The votes leave no question: Workers at Kaiser Permanente are ready to strike. Oregon Federation of Nurses and Health Professionals (OFNHP) announced Oct. 11 that 90% of its 3,400 Kaiser members voted and 96% of them authorized a strike. The same day, United Nurses Associations of California/Union of Health Care Professionals and United Steelworkers Local 7600 announced that they too voted to authorize a strike, which would involve 31,000 Kaiser workers in Southern California.

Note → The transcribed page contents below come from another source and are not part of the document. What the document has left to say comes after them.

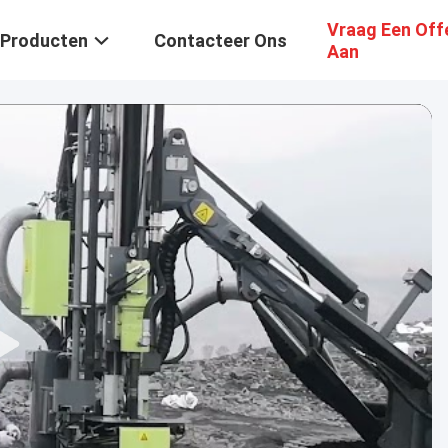
Vraag Een Off
Producten
Contacteer Ons
Aan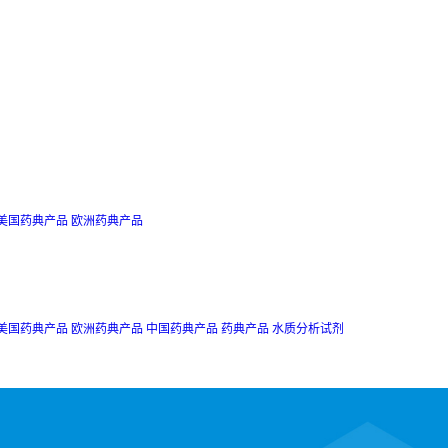
美国药典产品
欧洲药典产品
美国药典产品
欧洲药典产品
中国药典产品
药典产品
水质分析试剂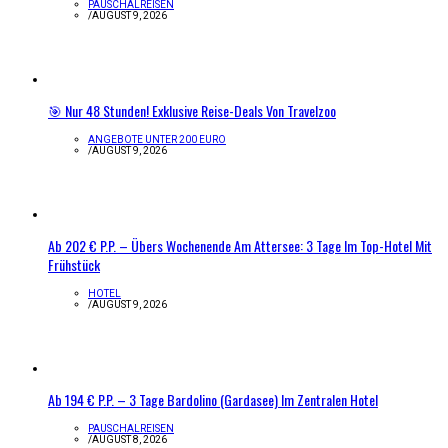
PAUSCHALREISEN
/
AUGUST 9, 2026
🎯 Nur 48 Stunden! Exklusive Reise-Deals Von Travelzoo
ANGEBOTE UNTER 200 EURO
/
AUGUST 9, 2026
Ab 202 € P.P. – Übers Wochenende Am Attersee: 3 Tage Im Top-Hotel Mit
Frühstück
HOTEL
/
AUGUST 9, 2026
Ab 194 € P.P. – 3 Tage Bardolino (Gardasee) Im Zentralen Hotel
PAUSCHALREISEN
/
AUGUST 8, 2026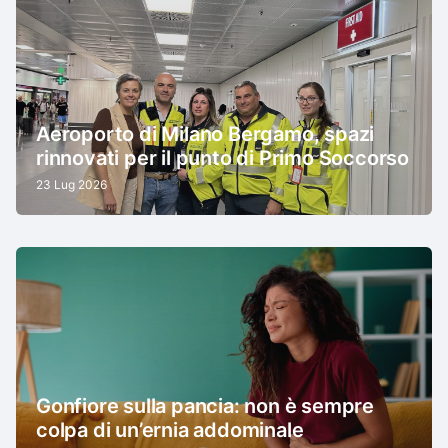
Aeroporto di Milano Bergamo, spazi
rinnovati per il punto di Primo Soccorso
23 Lug 2026
Gonfiore sulla pancia: non è sempre
colpa di un’ernia addominale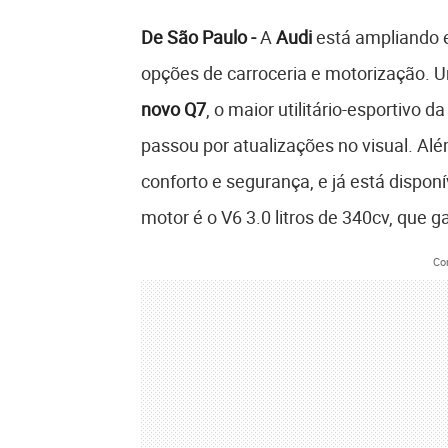
De São Paulo -
A
Audi
está ampliando 
opções de carroceria e motorização. U
novo Q7
, o maior utilitário-esportivo
passou por atualizações no visual. Alé
conforto e segurança, e já está dispo
motor é o V6 3.0 litros de 340cv, que
Co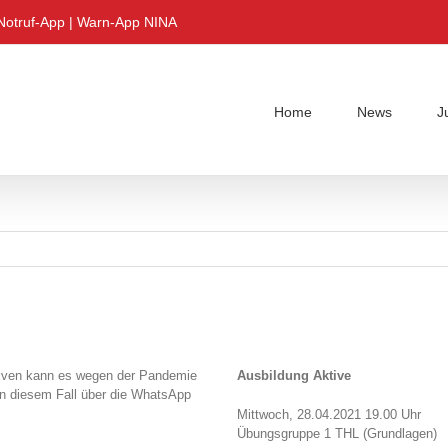
Notruf-App
|
Warn-App NINA
Home
News
J
ktiven kann es wegen der Pandemie
Ausbildung Aktive
in diesem Fall über die WhatsApp
Mittwoch, 28.04.2021 19.00 Uhr
Übungsgruppe 1 THL (Grundlagen)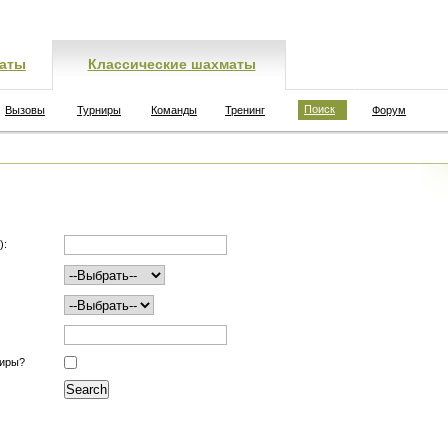
аты
Классические шахматы
Поиск
Вызовы
Турниры
Команды
Тренинг
Форум
):
ниры?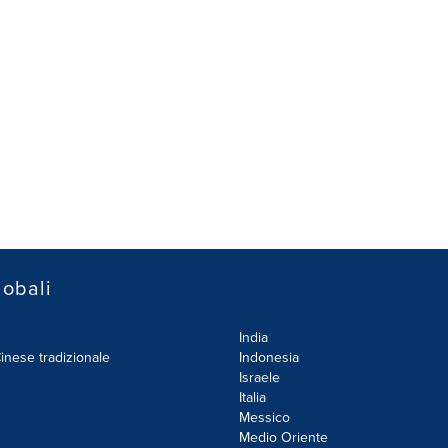
lobali
India
inese tradizionale
Indonesia
Israele
Italia
Messico
Medio Oriente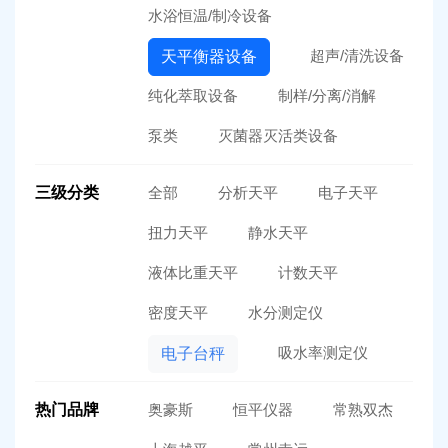
水浴恒温/制冷设备
超声/清洗设备
天平衡器设备
纯化萃取设备
制样/分离/消解
泵类
灭菌器灭活类设备
三级分类
全部
分析天平
电子天平
扭力天平
静水天平
液体比重天平
计数天平
密度天平
水分测定仪
吸水率测定仪
电子台秤
热门品牌
奥豪斯
恒平仪器
常熟双杰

The three unions are part of a 50,000-worker, 21-union coalition, the Alliance of Health Care Unions. They say everything they’ve fought for for decades is at stake. Kaiser is pushing a “two-tier” scheme to cut pay for new hires, and offering below-inflation raises of 1% at a time of massive burnout among health care workers and a growing and severe labor shortage. In a recent OFNHP nurse survey, 60% said they were considering leaving Kaiser.

Gladstoned-headquartered Operating Engineers Local 701, which represents 103 stationary engineers at Kaiser, isn’t part of the coalition, but its contract, extended twice, expired Sept. 15. And about 700 members of Operating Engineers Local 39 have been on strike in San Francisco since Sept. 18. 

Under federal law, health care workers must give 10-day notice before striking.